Il faut éviter deux injustices : obliger une personne à apprendre exclusivement dans une langue qu’elle comprend insuffisamment, mais aussi l’enfermer dans une langue qui ne lui donnerait pas accès à la mobilité scolaire, professionnelle et internationale.
Les langues nationales doivent pouvoir servir à construire les premiers savoirs, à développer le raisonnement et à établir la confiance dans l’apprentissage. Le français doit contribuer à l’élargissement du répertoire linguistique et à l’accès à d’autres espaces de savoir et d’action. L’enjeu n’est pas de choisir entre les langues, mais d’organiser intelligemment leur complémentarité.
Cette complémentarité exige de penser les passages d’une langue à une autre. Une personne peut posséder un savoir, comprendre une situation et raisonner correctement sans être encore capable de l’exprimer dans la langue attendue par l’institution. Confondre une difficulté linguistique avec une incapacité de penser constitue une injustice cognitive que toute politique d’alphabétisation doit éviter.

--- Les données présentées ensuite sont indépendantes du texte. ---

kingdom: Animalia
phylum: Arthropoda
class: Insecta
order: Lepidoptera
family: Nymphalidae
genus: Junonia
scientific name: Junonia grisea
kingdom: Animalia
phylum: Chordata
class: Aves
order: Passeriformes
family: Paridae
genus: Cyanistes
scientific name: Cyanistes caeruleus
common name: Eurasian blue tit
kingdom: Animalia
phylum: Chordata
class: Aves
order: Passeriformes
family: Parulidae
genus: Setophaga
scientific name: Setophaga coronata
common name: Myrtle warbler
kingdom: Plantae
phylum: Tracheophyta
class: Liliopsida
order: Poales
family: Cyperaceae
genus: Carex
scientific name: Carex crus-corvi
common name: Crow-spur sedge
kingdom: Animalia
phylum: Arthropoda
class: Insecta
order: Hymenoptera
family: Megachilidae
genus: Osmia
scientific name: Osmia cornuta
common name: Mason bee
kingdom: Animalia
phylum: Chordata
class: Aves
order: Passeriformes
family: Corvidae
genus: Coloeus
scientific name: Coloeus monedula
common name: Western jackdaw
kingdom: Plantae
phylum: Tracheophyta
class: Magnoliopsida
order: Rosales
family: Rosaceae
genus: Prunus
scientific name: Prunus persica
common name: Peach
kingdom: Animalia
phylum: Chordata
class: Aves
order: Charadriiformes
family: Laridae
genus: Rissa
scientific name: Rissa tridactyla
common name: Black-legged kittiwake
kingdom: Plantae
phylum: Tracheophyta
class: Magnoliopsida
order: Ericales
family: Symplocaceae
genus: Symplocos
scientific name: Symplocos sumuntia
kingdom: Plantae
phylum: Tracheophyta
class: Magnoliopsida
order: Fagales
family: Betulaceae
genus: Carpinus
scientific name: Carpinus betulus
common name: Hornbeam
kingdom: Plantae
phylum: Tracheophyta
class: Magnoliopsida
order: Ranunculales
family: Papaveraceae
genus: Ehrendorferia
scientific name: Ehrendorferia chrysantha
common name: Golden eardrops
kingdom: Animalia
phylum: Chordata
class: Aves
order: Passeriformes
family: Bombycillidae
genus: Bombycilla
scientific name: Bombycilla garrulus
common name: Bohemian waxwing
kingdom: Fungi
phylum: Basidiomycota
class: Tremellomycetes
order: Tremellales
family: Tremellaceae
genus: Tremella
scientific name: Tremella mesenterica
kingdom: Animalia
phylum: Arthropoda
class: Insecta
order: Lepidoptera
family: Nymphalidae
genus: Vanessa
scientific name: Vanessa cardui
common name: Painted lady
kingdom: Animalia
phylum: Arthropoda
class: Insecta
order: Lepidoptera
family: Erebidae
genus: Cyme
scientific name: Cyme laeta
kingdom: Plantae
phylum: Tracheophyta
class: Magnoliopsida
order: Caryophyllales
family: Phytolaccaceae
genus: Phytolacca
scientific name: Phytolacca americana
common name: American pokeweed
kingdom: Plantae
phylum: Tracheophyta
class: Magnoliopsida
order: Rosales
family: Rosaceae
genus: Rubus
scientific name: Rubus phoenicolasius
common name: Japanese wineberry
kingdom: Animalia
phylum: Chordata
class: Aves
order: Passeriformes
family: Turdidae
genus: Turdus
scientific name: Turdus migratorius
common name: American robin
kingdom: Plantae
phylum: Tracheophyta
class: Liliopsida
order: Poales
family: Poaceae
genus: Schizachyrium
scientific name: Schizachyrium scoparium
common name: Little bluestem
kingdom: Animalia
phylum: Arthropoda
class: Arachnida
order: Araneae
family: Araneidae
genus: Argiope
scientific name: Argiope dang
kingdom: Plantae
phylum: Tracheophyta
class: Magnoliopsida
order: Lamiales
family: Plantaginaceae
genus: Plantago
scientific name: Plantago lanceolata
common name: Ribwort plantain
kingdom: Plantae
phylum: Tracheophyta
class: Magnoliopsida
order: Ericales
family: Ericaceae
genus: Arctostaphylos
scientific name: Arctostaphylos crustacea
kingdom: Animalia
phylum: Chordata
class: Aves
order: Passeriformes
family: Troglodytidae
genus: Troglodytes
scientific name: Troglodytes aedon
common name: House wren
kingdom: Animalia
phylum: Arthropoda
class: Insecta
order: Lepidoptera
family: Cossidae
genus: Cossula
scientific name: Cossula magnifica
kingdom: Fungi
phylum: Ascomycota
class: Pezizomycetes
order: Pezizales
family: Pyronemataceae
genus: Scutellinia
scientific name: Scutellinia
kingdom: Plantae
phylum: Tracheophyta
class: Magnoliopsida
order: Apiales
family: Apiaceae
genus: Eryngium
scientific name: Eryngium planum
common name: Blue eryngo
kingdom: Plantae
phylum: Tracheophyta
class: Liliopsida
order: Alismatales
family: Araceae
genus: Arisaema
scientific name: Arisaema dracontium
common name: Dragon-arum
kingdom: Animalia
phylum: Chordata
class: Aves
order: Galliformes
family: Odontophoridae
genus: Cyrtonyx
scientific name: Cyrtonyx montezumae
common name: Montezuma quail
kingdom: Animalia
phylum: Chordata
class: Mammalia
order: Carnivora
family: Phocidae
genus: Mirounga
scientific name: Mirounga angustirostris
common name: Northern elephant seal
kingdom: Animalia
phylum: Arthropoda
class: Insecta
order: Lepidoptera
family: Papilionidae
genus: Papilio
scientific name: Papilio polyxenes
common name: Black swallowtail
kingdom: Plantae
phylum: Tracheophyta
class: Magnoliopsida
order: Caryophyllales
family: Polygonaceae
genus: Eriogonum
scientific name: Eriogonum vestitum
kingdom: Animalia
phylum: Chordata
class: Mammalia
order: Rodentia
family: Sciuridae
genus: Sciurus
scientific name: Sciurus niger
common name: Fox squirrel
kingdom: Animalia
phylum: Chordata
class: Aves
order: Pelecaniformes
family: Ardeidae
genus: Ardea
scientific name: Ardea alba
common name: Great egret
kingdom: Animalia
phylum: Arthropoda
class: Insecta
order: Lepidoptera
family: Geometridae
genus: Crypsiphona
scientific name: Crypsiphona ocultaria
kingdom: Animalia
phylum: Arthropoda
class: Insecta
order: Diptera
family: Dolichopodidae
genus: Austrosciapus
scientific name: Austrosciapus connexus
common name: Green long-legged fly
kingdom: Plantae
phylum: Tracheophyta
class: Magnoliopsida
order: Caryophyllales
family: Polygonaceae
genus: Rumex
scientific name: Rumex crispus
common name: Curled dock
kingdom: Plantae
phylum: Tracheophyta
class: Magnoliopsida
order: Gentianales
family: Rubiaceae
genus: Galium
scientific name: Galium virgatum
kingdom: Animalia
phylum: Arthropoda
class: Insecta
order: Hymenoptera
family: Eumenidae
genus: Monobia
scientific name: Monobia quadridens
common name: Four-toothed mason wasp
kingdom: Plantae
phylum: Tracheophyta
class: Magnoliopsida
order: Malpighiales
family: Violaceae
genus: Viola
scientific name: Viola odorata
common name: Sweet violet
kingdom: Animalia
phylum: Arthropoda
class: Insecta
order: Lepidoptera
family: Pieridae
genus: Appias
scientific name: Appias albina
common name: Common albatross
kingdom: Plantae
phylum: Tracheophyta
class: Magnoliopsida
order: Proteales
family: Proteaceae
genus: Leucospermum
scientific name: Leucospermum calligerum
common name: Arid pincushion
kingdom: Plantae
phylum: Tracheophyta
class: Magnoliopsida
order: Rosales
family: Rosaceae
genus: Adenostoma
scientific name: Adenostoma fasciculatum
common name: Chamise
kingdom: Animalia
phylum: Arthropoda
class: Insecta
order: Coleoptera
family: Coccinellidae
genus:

Au-delà de l’employabilité
Le lien établi cette année entre alphabétisation, entrepreneuriat et employabilité est pertinent. Mais apprendre ne sert pas uniquement à devenir plus productif. Une personne apprend aussi pour suivre la scolarité de ses enfants, comprendre une ordonnance, reconnaître une manipulation, vérifier une information, défendre un droit ou participer à une décision collective.
L’alphabétisation possède donc une dimension économique, mais aussi familiale, sanitaire, culturelle, démocratique et cognitive. Elle ne donne pas seulement accès à un emploi ou à un revenu. Elle permet à une personne d’occuper une position plus autonome dans le monde des discours, des institutions et des décisions.
Le numérique rend cette exigence encore plus forte. Savoir utiliser un téléphone ne signifie pas nécessairement savoir interpréter l’information qu’il véhicule. Aux anciennes difficultés de lecture peuvent s’ajouter de nouvelles vulnérabilités : fausses informations, escroqueries, manipulation des images, complexité des plateformes et dépendance à des contenus produits dans des langues insuffisamment maîtrisées.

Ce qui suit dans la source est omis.